Saturday, April 2, 2011
Insidious (Directed by James Wan; Written by Leigh Whannell)
This ballyhooed haunted house/demonic possession film from the creative minds behind the Saw and Paranormal Activity movies proves to be less than the sum of its parts. It is stocked with well-crafted startle moments and genuinely creepy images/scenes, but fails to establish an overarching sense of dread (the scares work on the eye and ear more than the imagination). The narrative struggles for coherence, even after the plot is hashed out midway through via one massive infodump (in a nutshell: young Dalton,
unwittingly capable of astral projection, has gotten lost in a haunted realm called the "Further," and now a host of otherwordly bogeys are vying to cross over and occupy his soul-less body).
Insidious draws on the bump-in-the-night formula most recently popularized by Paranormal Activity, but unlike that earlier film and its sequel, never gets viewers to care about its main characters. Dalton falls into his strange comatose state minutes into the film, before the audience has any real chance to get to know him (making it hard to fret about the fate of his body and soul). The normally-terrific actor Patrick Wilson (Hard Candy; Little Children) is wooden as Josh, Dalton's brooding father with a dark secret. Rose Byrne, meanwhile, is limited by the role scripted for her--Josh's whiny, unheroic wife Renai. And Barbara Hershey (playing Josh's mother) is absolutely wasted by the filmmakers; her function here appears to be to facilitate the arrival of the psychic/
exorcist Elise on the scene.
One deviation from Paranormal Activity that director Wan and screenwriter Whannell do deserve some credit for is the decision to bring the demonic entity onscreen. Unfortunately, the red-faced Satanic archetype that's revealed looks hokey and unoriginal. As critic Michael O'Sullivan opines in his review of Insidious in the Washington Post, the arch-villain could be "the love child of Darth Maul and Gene Simmons."

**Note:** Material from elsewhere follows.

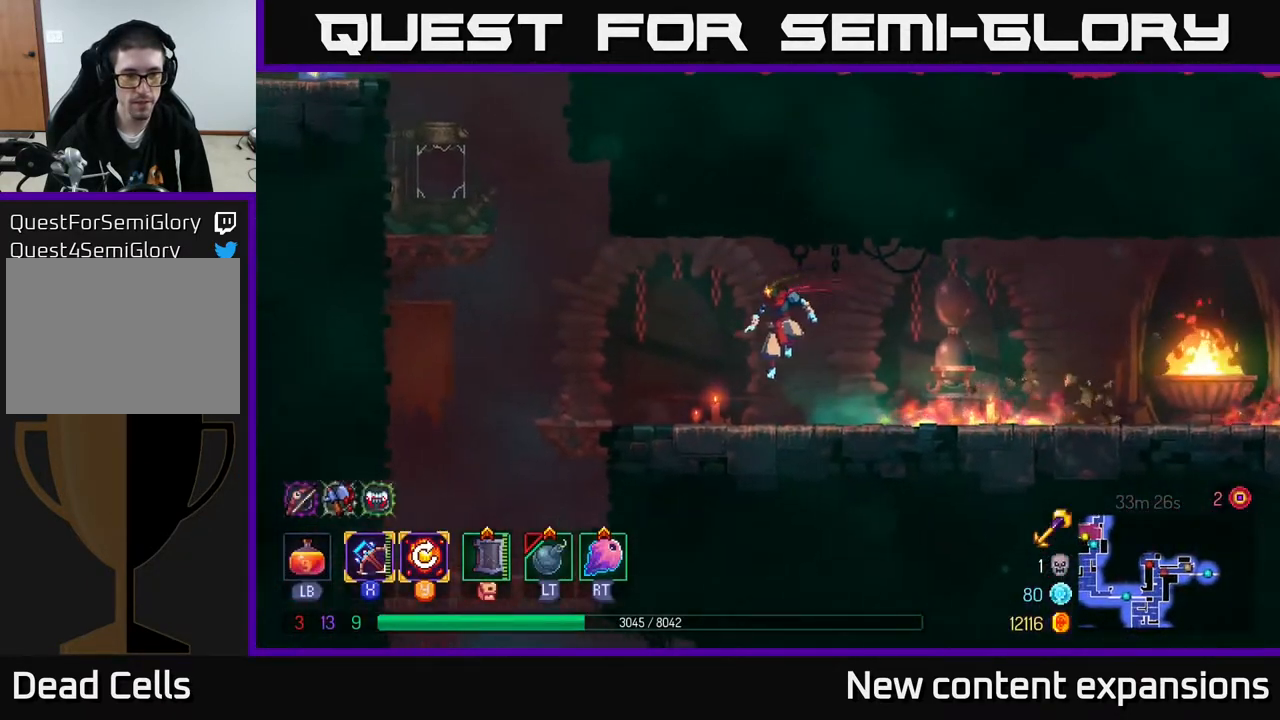
{"buttons": ["A", "DPAD_LEFT"], "left_stick": "center", "right_stick": "center", "events": [[133, "B", "down"], [250, "B", "up"], [417, "A", "down"]]}
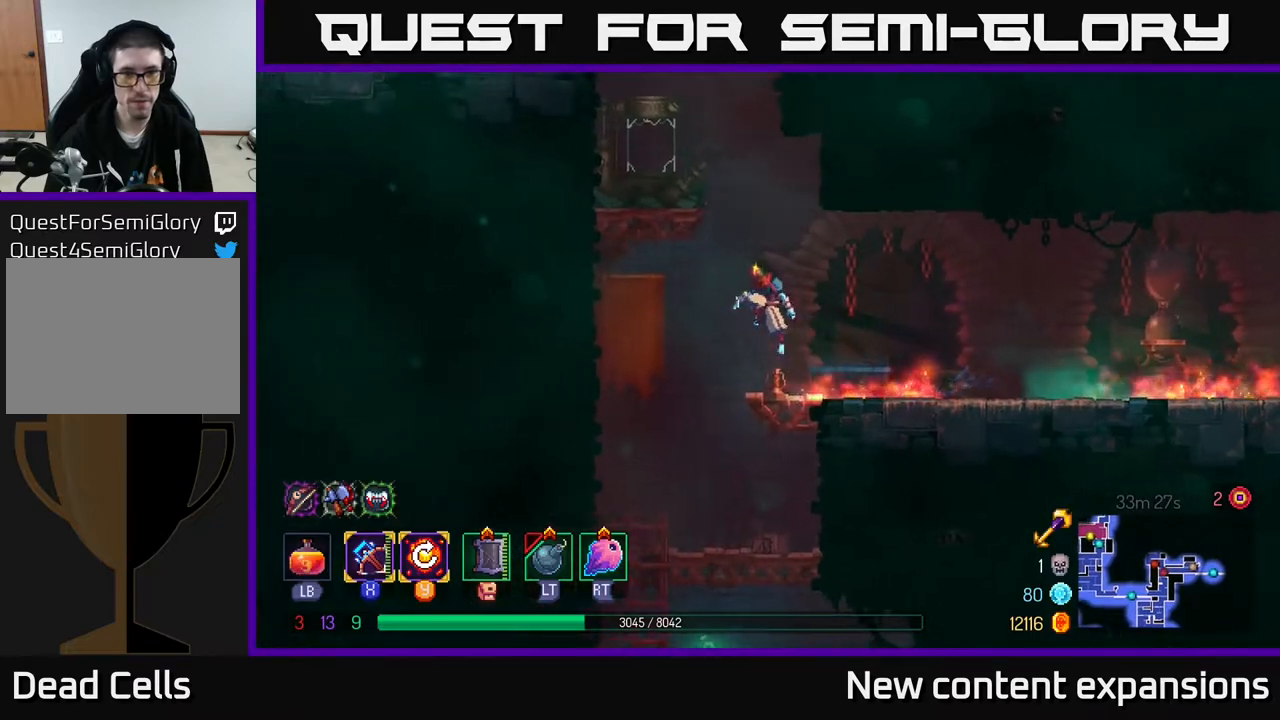
{"buttons": ["A", "DPAD_UP", "DPAD_LEFT"], "left_stick": "center", "right_stick": "center", "events": [[33, "A", "up"], [83, "A", "down"], [100, "DPAD_UP", "down"], [217, "A", "up"], [400, "A", "down"]]}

The first half of the film, with its steadily increasing weirdness, is quite effective, but the second half feels like being trapped on some haywire ride at an amusement park. The action is just too frenetic to be truly frightening, particularly the film's Inception-like climax cutting back and forth between multiple planes (the haunted-house setting of the Further and the supernaturally-assaulted living room of Josh and Renai's home). Insidious, alas, also seems to think that obnoxious noise is the best means to disturb an audience. The cacophony includes an infant squalling in the beginning, Tiny Tim crooning in the middle, and ghosts wailing at the end.
I have no doubt that this film is going to attract a huge (largely teen) audience, one that will declare the proceedings exquisitely scary. For me, though, experiencing Insidious was more headache-inducing than horripilating.